Handwoven Fashion, Neolithic to Now
|Sexy Bronze Age fashion|
In her book Women's Work, The First 20,000 Years, Elizabeth Barber talks about "the string revolution." She tells how Paleolithic hunter-gatherers learned to twist fibers into cordage––the first yarn––in order to carry their possessions with them. In the Neolithic period, as humans became more settled, we see the first evidence of clothing made from yarn. The Venus of Gagarino (circa 20,000 BCE), a carved figurine found at a Neolithic site in present-day Russia, is pictured wearing a skirt made of short twisted strings strung on or woven into a waistband, kind of a Neolithic hula skirt, a fashion that persists in the archeological record for the next 20,000 years. A garment that affords no warmth, no protection from the environment or the elements, whose sole function would have been to enhance the sway of the wearer's hips as she danced or sashayed past some handsome Neolithic hottie and potential mate. Apparently animal skins were fine for everyday wear, but the first textiles were made for dressing up!

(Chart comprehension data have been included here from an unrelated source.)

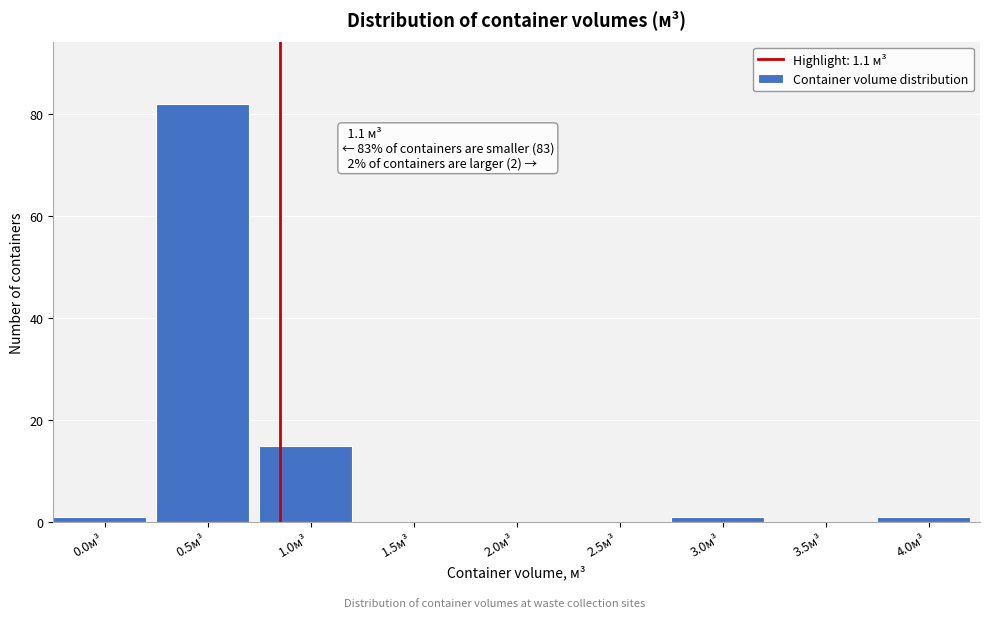

Reading left to right, transcribe all the data shown in this chart.

0.0м³=1	0.5м³=82	1.0м³=15	1.5м³=0	2.0м³=0	2.5м³=0	3.0м³=1	3.5м³=0	4.0м³=1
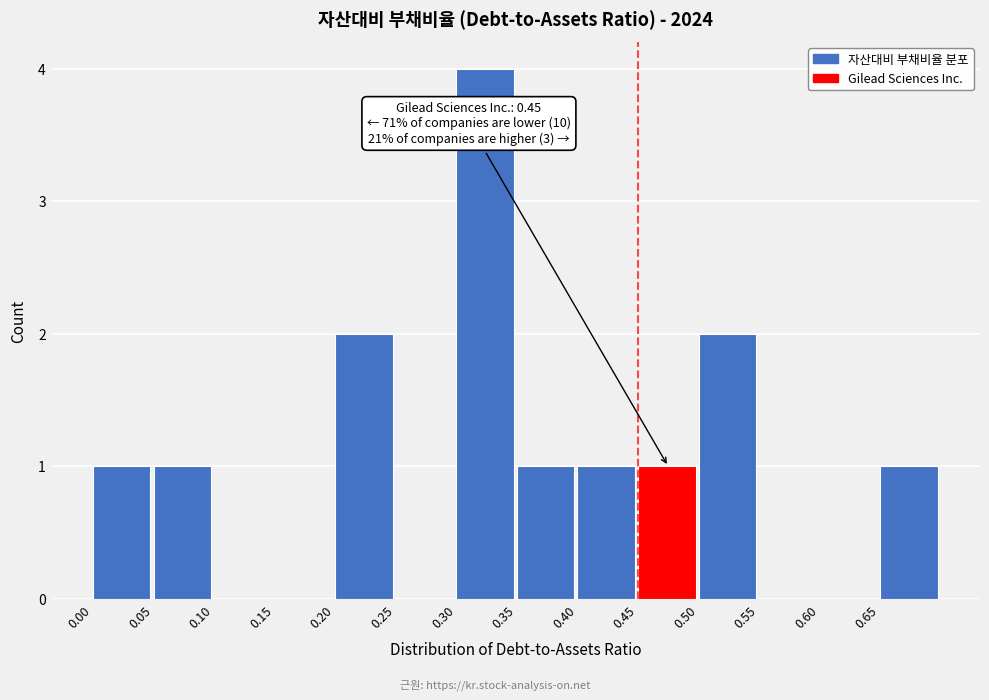

Over which range of the x-axis is the bar tallest?

0.30 to 0.35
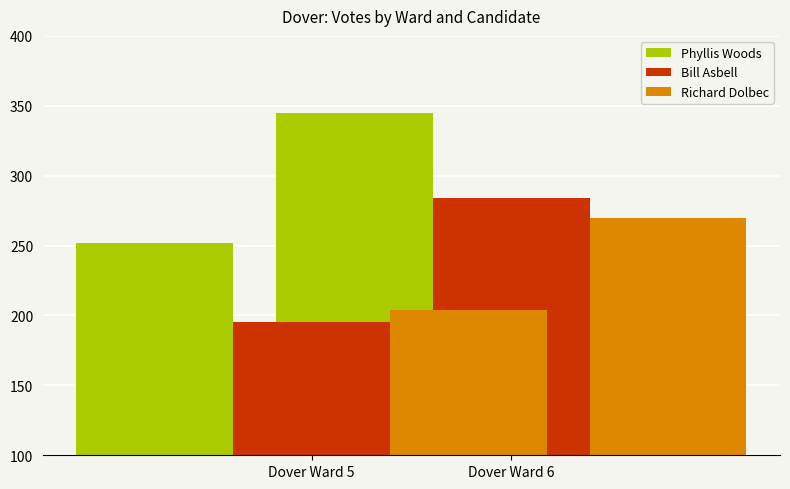

List the series in order of their peak value, lowest first.

Richard Dolbec, Bill Asbell, Phyllis Woods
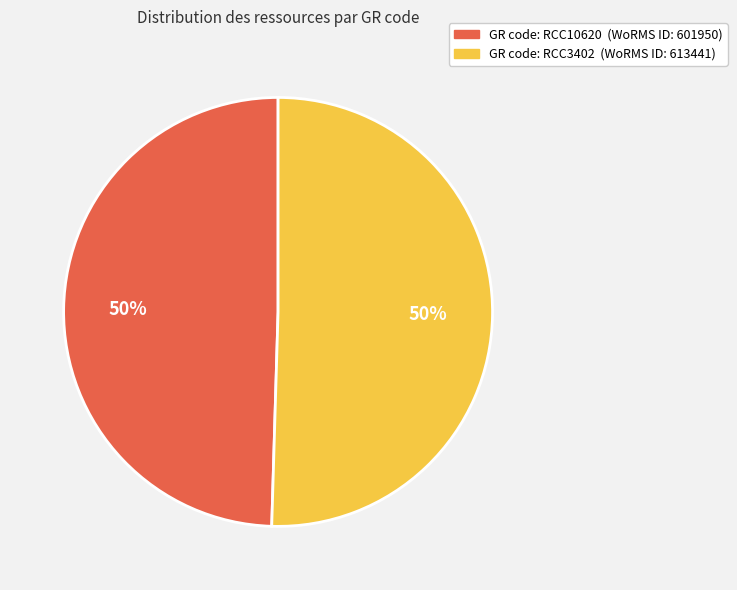

To the nearest percent, what is the average slice percentage?

50%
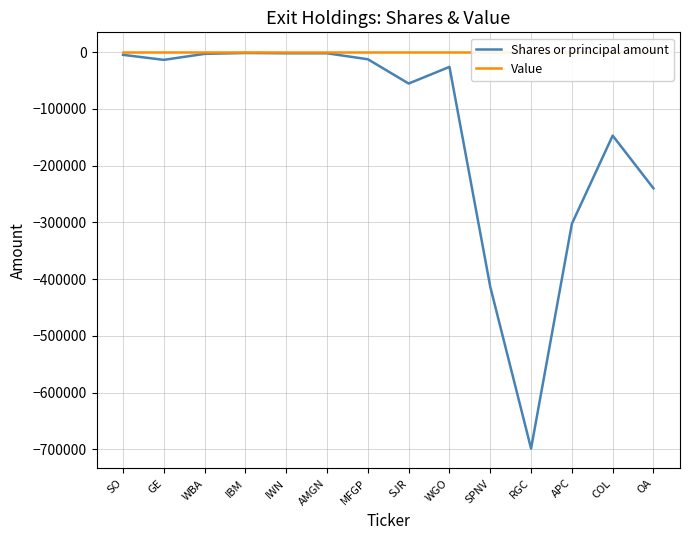

At which category is the sum across all series the highest?

IBM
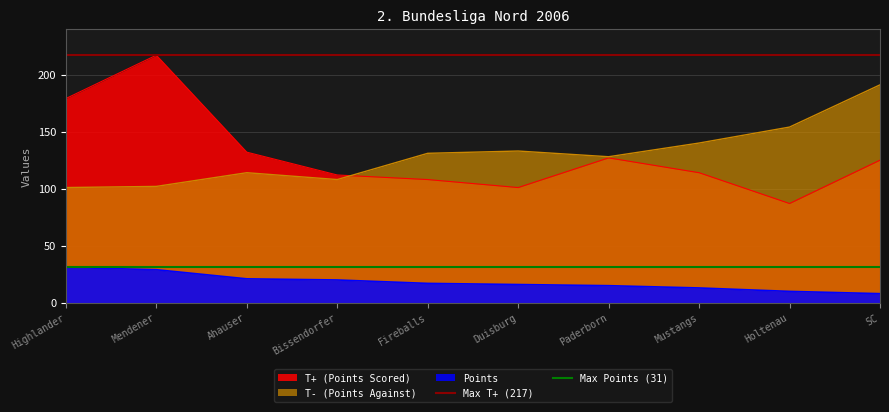

Is the value of T+ (Points Scored) at Duisburg greater than the value of Points at Bissendorfer?

Yes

Well, we've come a long way, baby. Weaving gave us cloth, which can drape, cling, flutter, and flatter in ways animal skins never could (plus it smells so much better when it gets damp). Cloth gave us dresses, gowns, tuxedos, capes, opera scarves, and a zillion other ways to dress up. It gave us fashion, from Chanel to ethnic-inspired "boho luxe" and from Napoleonic empire waists to bustles, bell bottoms, prairie dresses, and baby-doll tops.
|Any Bronze Age maiden would appreciate
the swing and sway of Irene Torruella
Munroe's Southwest Swing Top from the
2011 Handwoven garment challenge.
Last year's garment issue was full of exuberant expressions in cloth, and having just send sent this year's Handwoven garment issue to press, I can say it's equally exciting and inspiring. One of my favorite features in this issue is the interviews with designing weavers about creating cloth for garments. One question that came up over and over was how to create cloth that is both handwoven and fashionable. What is it that distinguishes high-quality handwoven fabric from commercial fabric, and how can we use that to make a garment that is both stylish and unique? How can cloth and garment work together to create something that is more than the sum of its parts. I think the garments that our readers contributed to Handwoven answer the question eloquently, and I look forward to seeing the issue in print and in your hands.
Meantime, it's time to start planning and weaving for next year's garment challenge. In honor of the ancient urge to dress up, our garment challenge theme for next year will be "A Night on the Town." My idea of a big night out is to see our local theater company. Yours may be a picnic in the park, strolling at a summer street fair, attending a poetry reading, having gala evening at the opera, or getting duded up to go line dancing at a local cowboy bar. Whatever you dress up for, imagine doing it in handwoven fashion and start thinking of what you'll create. We'll let you know about entry details, sponsors, and prizes in the months to come, but for now, just turn up your creativity and let it call you to the loom. Use these lazy summer days to dream up a night-out fashion statement all your own. I can't wait to see what you'll come up with.